§ **ASSIGNMENT**
The entries should be written out again exactly as they read.

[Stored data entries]
= Beginning of Section =

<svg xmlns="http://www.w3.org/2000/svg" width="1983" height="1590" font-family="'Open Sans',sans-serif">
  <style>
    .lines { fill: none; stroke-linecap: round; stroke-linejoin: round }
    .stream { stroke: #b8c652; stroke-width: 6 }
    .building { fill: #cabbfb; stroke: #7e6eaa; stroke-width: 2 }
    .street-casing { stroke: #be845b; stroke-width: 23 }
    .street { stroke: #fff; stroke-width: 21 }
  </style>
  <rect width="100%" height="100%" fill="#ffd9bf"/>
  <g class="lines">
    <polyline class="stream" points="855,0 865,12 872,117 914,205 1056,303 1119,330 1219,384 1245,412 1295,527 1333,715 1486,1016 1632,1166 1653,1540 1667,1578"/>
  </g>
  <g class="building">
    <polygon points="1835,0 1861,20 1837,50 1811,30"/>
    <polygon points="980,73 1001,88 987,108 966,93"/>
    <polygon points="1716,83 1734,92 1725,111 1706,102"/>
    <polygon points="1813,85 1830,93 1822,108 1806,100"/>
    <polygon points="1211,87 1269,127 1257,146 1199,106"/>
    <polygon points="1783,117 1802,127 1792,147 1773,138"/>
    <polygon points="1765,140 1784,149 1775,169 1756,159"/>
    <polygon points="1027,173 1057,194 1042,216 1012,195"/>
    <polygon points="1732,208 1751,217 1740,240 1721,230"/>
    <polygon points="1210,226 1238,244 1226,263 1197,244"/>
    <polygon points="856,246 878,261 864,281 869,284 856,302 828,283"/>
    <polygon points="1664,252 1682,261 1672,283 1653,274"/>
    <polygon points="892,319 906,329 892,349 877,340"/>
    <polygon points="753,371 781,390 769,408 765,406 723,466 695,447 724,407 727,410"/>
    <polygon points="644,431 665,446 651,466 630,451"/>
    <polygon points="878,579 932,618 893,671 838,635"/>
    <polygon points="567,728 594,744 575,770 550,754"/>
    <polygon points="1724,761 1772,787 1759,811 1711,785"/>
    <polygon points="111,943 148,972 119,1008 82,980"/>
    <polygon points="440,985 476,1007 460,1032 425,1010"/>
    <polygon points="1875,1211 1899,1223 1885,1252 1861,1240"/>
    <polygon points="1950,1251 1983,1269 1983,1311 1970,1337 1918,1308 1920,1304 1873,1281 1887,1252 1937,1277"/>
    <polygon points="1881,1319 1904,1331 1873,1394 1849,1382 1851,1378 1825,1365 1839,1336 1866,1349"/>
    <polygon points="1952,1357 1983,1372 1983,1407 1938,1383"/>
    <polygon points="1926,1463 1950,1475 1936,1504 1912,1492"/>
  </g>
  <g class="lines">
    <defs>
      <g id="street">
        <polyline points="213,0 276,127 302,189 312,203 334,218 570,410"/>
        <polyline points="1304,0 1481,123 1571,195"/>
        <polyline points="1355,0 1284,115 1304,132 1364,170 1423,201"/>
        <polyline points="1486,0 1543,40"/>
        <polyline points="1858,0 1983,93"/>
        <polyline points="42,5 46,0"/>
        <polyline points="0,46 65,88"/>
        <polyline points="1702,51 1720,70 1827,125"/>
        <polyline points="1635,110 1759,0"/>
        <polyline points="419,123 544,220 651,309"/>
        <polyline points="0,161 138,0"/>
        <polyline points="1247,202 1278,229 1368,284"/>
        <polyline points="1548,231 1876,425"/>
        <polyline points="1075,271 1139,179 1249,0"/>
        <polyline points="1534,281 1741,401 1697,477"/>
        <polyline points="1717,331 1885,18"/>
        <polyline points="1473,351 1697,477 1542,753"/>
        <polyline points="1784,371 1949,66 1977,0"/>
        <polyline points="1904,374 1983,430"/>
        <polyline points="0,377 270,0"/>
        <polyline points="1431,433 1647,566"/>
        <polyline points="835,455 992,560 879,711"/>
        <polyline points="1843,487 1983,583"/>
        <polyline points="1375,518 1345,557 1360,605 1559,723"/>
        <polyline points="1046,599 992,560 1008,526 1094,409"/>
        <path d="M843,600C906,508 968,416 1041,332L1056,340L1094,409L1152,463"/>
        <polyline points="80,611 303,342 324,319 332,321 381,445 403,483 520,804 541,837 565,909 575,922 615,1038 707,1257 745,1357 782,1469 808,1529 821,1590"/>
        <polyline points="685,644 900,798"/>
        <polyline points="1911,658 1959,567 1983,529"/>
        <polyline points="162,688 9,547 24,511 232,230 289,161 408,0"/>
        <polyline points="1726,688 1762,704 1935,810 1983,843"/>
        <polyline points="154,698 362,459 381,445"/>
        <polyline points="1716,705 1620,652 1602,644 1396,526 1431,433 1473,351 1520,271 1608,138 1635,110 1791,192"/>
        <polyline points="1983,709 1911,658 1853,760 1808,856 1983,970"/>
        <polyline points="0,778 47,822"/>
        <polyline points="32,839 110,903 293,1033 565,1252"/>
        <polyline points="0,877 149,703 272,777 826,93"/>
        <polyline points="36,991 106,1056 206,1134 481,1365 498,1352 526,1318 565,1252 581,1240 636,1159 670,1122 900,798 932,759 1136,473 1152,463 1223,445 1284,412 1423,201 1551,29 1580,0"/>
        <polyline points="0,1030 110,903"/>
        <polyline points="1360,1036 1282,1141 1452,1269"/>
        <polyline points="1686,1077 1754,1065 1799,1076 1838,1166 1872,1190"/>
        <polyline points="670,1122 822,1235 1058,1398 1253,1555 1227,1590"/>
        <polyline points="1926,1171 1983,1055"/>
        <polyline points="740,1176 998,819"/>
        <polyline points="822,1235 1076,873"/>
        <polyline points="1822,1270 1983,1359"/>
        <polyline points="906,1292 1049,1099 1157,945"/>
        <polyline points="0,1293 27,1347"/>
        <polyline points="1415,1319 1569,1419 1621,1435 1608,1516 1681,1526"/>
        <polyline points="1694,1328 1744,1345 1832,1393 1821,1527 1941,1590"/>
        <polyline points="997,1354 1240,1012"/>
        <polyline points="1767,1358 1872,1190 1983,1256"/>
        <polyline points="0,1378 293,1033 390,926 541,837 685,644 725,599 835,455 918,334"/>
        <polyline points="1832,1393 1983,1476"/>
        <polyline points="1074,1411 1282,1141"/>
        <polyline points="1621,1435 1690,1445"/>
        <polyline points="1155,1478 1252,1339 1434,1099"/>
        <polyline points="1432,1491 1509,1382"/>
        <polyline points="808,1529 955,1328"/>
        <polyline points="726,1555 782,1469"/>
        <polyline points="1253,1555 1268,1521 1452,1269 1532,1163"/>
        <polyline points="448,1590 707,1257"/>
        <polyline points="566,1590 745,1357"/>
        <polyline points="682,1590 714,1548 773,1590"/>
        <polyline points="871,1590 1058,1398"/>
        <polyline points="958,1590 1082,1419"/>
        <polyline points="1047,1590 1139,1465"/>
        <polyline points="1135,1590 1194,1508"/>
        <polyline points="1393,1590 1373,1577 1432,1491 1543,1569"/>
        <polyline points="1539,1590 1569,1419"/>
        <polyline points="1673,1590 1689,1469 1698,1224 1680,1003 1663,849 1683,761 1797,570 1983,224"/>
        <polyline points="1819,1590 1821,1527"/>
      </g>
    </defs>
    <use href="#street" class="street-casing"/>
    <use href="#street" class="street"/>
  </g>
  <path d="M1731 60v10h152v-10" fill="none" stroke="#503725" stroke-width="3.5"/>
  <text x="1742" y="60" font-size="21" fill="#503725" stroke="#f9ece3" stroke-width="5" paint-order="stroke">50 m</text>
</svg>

= End of Section =

§ **ANSWER SECTION**
<svg xmlns="http://www.w3.org/2000/svg" width="1983" height="1590" font-family="'Open Sans',sans-serif">
  <style>
    .lines { fill: none; stroke-linecap: round; stroke-linejoin: round }
    .stream { stroke: #b8c652; stroke-width: 6 }
    .building { fill: #cabbfb; stroke: #7e6eaa; stroke-width: 2 }
    .street-casing { stroke: #be845b; stroke-width: 23 }
    .street { stroke: #fff; stroke-width: 21 }
  </style>
  <rect width="100%" height="100%" fill="#ffd9bf"/>
  <g class="lines">
    <polyline class="stream" points="855,0 865,12 872,117 914,205 1056,303 1119,330 1219,384 1245,412 1295,527 1333,715 1486,1016 1632,1166 1653,1540 1667,1578"/>
  </g>
  <g class="building">
    <polygon points="1835,0 1861,20 1837,50 1811,30"/>
    <polygon points="980,73 1001,88 987,108 966,93"/>
    <polygon points="1716,83 1734,92 1725,111 1706,102"/>
    <polygon points="1813,85 1830,93 1822,108 1806,100"/>
    <polygon points="1211,87 1269,127 1257,146 1199,106"/>
    <polygon points="1783,117 1802,127 1792,147 1773,138"/>
    <polygon points="1765,140 1784,149 1775,169 1756,159"/>
    <polygon points="1027,173 1057,194 1042,216 1012,195"/>
    <polygon points="1732,208 1751,217 1740,240 1721,230"/>
    <polygon points="1210,226 1238,244 1226,263 1197,244"/>
    <polygon points="856,246 878,261 864,281 869,284 856,302 828,283"/>
    <polygon points="1664,252 1682,261 1672,283 1653,274"/>
    <polygon points="892,319 906,329 892,349 877,340"/>
    <polygon points="753,371 781,390 769,408 765,406 723,466 695,447 724,407 727,410"/>
    <polygon points="644,431 665,446 651,466 630,451"/>
    <polygon points="878,579 932,618 893,671 838,635"/>
    <polygon points="567,728 594,744 575,770 550,754"/>
    <polygon points="1724,761 1772,787 1759,811 1711,785"/>
    <polygon points="111,943 148,972 119,1008 82,980"/>
    <polygon points="440,985 476,1007 460,1032 425,1010"/>
    <polygon points="1875,1211 1899,1223 1885,1252 1861,1240"/>
    <polygon points="1950,1251 1983,1269 1983,1311 1970,1337 1918,1308 1920,1304 1873,1281 1887,1252 1937,1277"/>
    <polygon points="1881,1319 1904,1331 1873,1394 1849,1382 1851,1378 1825,1365 1839,1336 1866,1349"/>
    <polygon points="1952,1357 1983,1372 1983,1407 1938,1383"/>
    <polygon points="1926,1463 1950,1475 1936,1504 1912,1492"/>
  </g>
  <g class="lines">
    <defs>
      <g id="street">
        <polyline points="213,0 276,127 302,189 312,203 334,218 570,410"/>
        <polyline points="1304,0 1481,123 1571,195"/>
        <polyline points="1355,0 1284,115 1304,132 1364,170 1423,201"/>
        <polyline points="1486,0 1543,40"/>
        <polyline points="1858,0 1983,93"/>
        <polyline points="42,5 46,0"/>
        <polyline points="0,46 65,88"/>
        <polyline points="1702,51 1720,70 1827,125"/>
        <polyline points="1635,110 1759,0"/>
        <polyline points="419,123 544,220 651,309"/>
        <polyline points="0,161 138,0"/>
        <polyline points="1247,202 1278,229 1368,284"/>
        <polyline points="1548,231 1876,425"/>
        <polyline points="1075,271 1139,179 1249,0"/>
        <polyline points="1534,281 1741,401 1697,477"/>
        <polyline points="1717,331 1885,18"/>
        <polyline points="1473,351 1697,477 1542,753"/>
        <polyline points="1784,371 1949,66 1977,0"/>
        <polyline points="1904,374 1983,430"/>
        <polyline points="0,377 270,0"/>
        <polyline points="1431,433 1647,566"/>
        <polyline points="835,455 992,560 879,711"/>
        <polyline points="1843,487 1983,583"/>
        <polyline points="1375,518 1345,557 1360,605 1559,723"/>
        <polyline points="1046,599 992,560 1008,526 1094,409"/>
        <path d="M843,600C906,508 968,416 1041,332L1056,340L1094,409L1152,463"/>
        <polyline points="80,611 303,342 324,319 332,321 381,445 403,483 520,804 541,837 565,909 575,922 615,1038 707,1257 745,1357 782,1469 808,1529 821,1590"/>
        <polyline points="685,644 900,798"/>
        <polyline points="1911,658 1959,567 1983,529"/>
        <polyline points="162,688 9,547 24,511 232,230 289,161 408,0"/>
        <polyline points="1726,688 1762,704 1935,810 1983,843"/>
        <polyline points="154,698 362,459 381,445"/>
        <polyline points="1716,705 1620,652 1602,644 1396,526 1431,433 1473,351 1520,271 1608,138 1635,110 1791,192"/>
        <polyline points="1983,709 1911,658 1853,760 1808,856 1983,970"/>
        <polyline points="0,778 47,822"/>
        <polyline points="32,839 110,903 293,1033 565,1252"/>
        <polyline points="0,877 149,703 272,777 826,93"/>
        <polyline points="36,991 106,1056 206,1134 481,1365 498,1352 526,1318 565,1252 581,1240 636,1159 670,1122 900,798 932,759 1136,473 1152,463 1223,445 1284,412 1423,201 1551,29 1580,0"/>
        <polyline points="0,1030 110,903"/>
        <polyline points="1360,1036 1282,1141 1452,1269"/>
        <polyline points="1686,1077 1754,1065 1799,1076 1838,1166 1872,1190"/>
        <polyline points="670,1122 822,1235 1058,1398 1253,1555 1227,1590"/>
        <polyline points="1926,1171 1983,1055"/>
        <polyline points="740,1176 998,819"/>
        <polyline points="822,1235 1076,873"/>
        <polyline points="1822,1270 1983,1359"/>
        <polyline points="906,1292 1049,1099 1157,945"/>
        <polyline points="0,1293 27,1347"/>
        <polyline points="1415,1319 1569,1419 1621,1435 1608,1516 1681,1526"/>
        <polyline points="1694,1328 1744,1345 1832,1393 1821,1527 1941,1590"/>
        <polyline points="997,1354 1240,1012"/>
        <polyline points="1767,1358 1872,1190 1983,1256"/>
        <polyline points="0,1378 293,1033 390,926 541,837 685,644 725,599 835,455 918,334"/>
        <polyline points="1832,1393 1983,1476"/>
        <polyline points="1074,1411 1282,1141"/>
        <polyline points="1621,1435 1690,1445"/>
        <polyline points="1155,1478 1252,1339 1434,1099"/>
        <polyline points="1432,1491 1509,1382"/>
        <polyline points="808,1529 955,1328"/>
        <polyline points="726,1555 782,1469"/>
        <polyline points="1253,1555 1268,1521 1452,1269 1532,1163"/>
        <polyline points="448,1590 707,1257"/>
        <polyline points="566,1590 745,1357"/>
        <polyline points="682,1590 714,1548 773,1590"/>
        <polyline points="871,1590 1058,1398"/>
        <polyline points="958,1590 1082,1419"/>
        <polyline points="1047,1590 1139,1465"/>
        <polyline points="1135,1590 1194,1508"/>
        <polyline points="1393,1590 1373,1577 1432,1491 1543,1569"/>
        <polyline points="1539,1590 1569,1419"/>
        <polyline points="1673,1590 1689,1469 1698,1224 1680,1003 1663,849 1683,761 1797,570 1983,224"/>
        <polyline points="1819,1590 1821,1527"/>
      </g>
    </defs>
    <use href="#street" class="street-casing"/>
    <use href="#street" class="street"/>
  </g>
  <path d="M1731 60v10h152v-10" fill="none" stroke="#503725" stroke-width="3.5"/>
  <text x="1742" y="60" font-size="21" fill="#503725" stroke="#f9ece3" stroke-width="5" paint-order="stroke">50 m</text>
</svg>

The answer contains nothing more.